I have been reading a bit about Bitcoin recently and am fascinated with the project and think it has great potential.

However, one thing I think it needs in order to gain mass popularity is to make it so if you give someone your address they can't just go and see all of your previous transactions.

I know in Bitcoin one is supposed to create a new key for every transaction, but not many people will be willing to do that. I don't think most people care about having complete anonymity for every transaction they make - but in the case of Bitcoin if you don't care about that then the person can see your entire transaction log.

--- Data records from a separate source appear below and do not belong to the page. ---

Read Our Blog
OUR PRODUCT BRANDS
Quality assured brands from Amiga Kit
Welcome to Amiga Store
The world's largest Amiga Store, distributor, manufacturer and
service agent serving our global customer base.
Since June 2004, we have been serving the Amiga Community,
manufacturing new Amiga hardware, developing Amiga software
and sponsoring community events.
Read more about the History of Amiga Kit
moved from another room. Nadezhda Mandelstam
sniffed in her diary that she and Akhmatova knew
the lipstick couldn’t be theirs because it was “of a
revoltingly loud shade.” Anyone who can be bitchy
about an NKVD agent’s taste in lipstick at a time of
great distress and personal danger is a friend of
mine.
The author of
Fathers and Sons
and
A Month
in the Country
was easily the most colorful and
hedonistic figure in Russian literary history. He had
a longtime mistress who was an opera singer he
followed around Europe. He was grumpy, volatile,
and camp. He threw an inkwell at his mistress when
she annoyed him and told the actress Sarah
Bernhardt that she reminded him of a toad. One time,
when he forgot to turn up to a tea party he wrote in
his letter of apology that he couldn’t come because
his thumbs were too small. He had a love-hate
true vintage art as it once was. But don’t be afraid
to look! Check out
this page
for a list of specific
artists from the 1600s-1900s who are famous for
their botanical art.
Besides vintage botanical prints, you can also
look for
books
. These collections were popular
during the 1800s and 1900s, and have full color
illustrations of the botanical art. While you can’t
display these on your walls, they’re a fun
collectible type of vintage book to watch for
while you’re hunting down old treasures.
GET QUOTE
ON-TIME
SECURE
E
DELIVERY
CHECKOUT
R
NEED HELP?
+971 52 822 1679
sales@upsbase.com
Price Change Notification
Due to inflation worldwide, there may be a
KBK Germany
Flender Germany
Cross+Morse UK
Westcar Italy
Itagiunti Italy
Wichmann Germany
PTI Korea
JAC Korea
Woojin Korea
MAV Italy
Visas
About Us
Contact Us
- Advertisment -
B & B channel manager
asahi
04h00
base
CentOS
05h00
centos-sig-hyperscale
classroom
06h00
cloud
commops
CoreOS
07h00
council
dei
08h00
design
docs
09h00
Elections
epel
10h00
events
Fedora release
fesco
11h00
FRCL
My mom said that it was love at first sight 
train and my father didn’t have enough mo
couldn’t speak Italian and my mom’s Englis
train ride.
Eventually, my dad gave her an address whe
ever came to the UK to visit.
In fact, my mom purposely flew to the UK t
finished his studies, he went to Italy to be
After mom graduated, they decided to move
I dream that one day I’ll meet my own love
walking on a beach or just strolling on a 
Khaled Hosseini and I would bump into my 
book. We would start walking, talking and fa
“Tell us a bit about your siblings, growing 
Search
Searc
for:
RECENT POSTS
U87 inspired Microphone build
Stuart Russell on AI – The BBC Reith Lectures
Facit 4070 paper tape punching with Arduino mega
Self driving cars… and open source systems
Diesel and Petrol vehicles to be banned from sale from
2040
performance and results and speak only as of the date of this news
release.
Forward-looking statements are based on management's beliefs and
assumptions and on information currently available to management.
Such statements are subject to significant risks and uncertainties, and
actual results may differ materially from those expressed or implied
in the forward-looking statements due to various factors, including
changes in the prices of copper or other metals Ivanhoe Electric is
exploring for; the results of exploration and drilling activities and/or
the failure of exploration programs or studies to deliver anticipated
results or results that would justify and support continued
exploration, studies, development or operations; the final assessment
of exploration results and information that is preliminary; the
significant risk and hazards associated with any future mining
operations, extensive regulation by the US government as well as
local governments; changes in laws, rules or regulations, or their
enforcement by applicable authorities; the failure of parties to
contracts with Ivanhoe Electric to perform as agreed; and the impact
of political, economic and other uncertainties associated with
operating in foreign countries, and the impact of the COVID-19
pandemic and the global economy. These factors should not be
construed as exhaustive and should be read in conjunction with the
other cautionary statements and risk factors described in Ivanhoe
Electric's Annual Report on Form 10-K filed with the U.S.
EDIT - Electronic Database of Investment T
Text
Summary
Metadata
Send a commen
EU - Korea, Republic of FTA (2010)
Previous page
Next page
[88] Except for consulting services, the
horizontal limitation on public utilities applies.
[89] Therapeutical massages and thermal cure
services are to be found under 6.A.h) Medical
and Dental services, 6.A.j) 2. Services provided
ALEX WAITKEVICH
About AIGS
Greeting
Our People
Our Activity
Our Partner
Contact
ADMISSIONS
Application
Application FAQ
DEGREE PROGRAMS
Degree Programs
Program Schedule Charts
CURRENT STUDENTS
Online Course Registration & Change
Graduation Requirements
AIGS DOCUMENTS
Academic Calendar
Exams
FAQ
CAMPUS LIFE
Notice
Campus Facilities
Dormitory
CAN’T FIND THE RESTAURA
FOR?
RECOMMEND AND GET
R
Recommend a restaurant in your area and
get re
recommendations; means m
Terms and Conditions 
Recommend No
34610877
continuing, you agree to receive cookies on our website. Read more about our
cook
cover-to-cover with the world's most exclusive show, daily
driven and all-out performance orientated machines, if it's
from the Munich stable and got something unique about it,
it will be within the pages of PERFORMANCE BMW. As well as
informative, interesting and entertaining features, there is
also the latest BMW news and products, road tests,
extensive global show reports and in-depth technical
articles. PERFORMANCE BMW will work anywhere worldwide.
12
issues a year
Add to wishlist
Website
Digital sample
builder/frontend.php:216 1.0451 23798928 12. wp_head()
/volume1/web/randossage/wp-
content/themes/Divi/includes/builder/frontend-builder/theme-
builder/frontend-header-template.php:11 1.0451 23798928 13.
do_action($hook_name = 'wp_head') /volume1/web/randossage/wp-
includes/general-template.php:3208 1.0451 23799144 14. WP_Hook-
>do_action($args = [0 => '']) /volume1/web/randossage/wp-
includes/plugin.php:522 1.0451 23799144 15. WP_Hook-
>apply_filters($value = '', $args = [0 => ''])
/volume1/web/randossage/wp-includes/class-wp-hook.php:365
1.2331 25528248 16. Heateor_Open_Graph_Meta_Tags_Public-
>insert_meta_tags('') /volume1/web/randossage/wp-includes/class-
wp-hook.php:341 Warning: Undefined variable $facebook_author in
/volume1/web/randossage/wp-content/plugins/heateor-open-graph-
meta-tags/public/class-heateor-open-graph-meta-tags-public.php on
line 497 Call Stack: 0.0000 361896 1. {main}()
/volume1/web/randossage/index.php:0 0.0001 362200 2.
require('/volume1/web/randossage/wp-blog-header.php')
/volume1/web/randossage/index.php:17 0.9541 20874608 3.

Would there be a way to have both? I am no expert in Crypto (obviously) but could you perhaps have one address (say your email address) and every time you use it the system generates a new hash-address automatically and sends that. So then if someone just knew your email address that you give people to pay you they could not see the transactions you made because your hash-adress that is in the blockchain is not directly linked to it.

This likely will not work but I am wondering if anyone else has thought about this? I think it is what is needed.

Any comments would be awesome!


2 Answers 2


You are quite right that there are some drawbacks to reusing a bitcoin address, while at the same time it can be inconvenient to generate a new address each time.

I think you'll find its not possible to make an untraceable payment system where the money supply is limited. If money creation is controlled (as with bitcoin), nodes need a way to trace the money back to a valid origin.

As for the limitations of bitcoin, read on.

You might be interested in BIP 21 (Bitcoin Improvement Proposal 21), which is an official URI extension which bitcoin clients or wallets can use to make payments easier. Basically a seller can present a bitcoin URI (i.e. a link) to the buyer, and if the buyer's bitcoin client is compatible, the bitcoin client shows a payment screen saying e.g., "Would you like to send Bob 20 bitcoins?". What you should note is the seller can put any bitcoin address in the URI, meaning if most bitcoin clients + sellers supported this scheme, many transactions could easily use one-off bitcoin addresses, which helps achieve the privacy you're after.

Note there is still the problem that in can be tricky to send bitcoins to e.g. a friend, and that like you said, being able to 'discover' someones bitcoin address by using e.g. their email address would be handy. I have a side project Bitcoin Payment Service which attempts to solve that problem. Basically its an open-source web app that allows anyone to initiate a bitcoin payment to the web site's owner. You can check out a demo of BPS.

  • And I meant to say with BPS, the point is that you could run a BPS on e.g. bps.jordan.com, and that way people only have to remember your domain name when they want to pay you.
    – BitPiggy
    Oct 18, 2012 at 6:28

The bitcoin client only know Bitcoin addresses. There are no aliases, or anything like that.

An EWallet or third-party service allows you to receive coins using an alternate ID. For instance, sending from one Coinbase account to another doesn't require that the sender send to a Bitcoin address. The same goes for sending via Coinapult.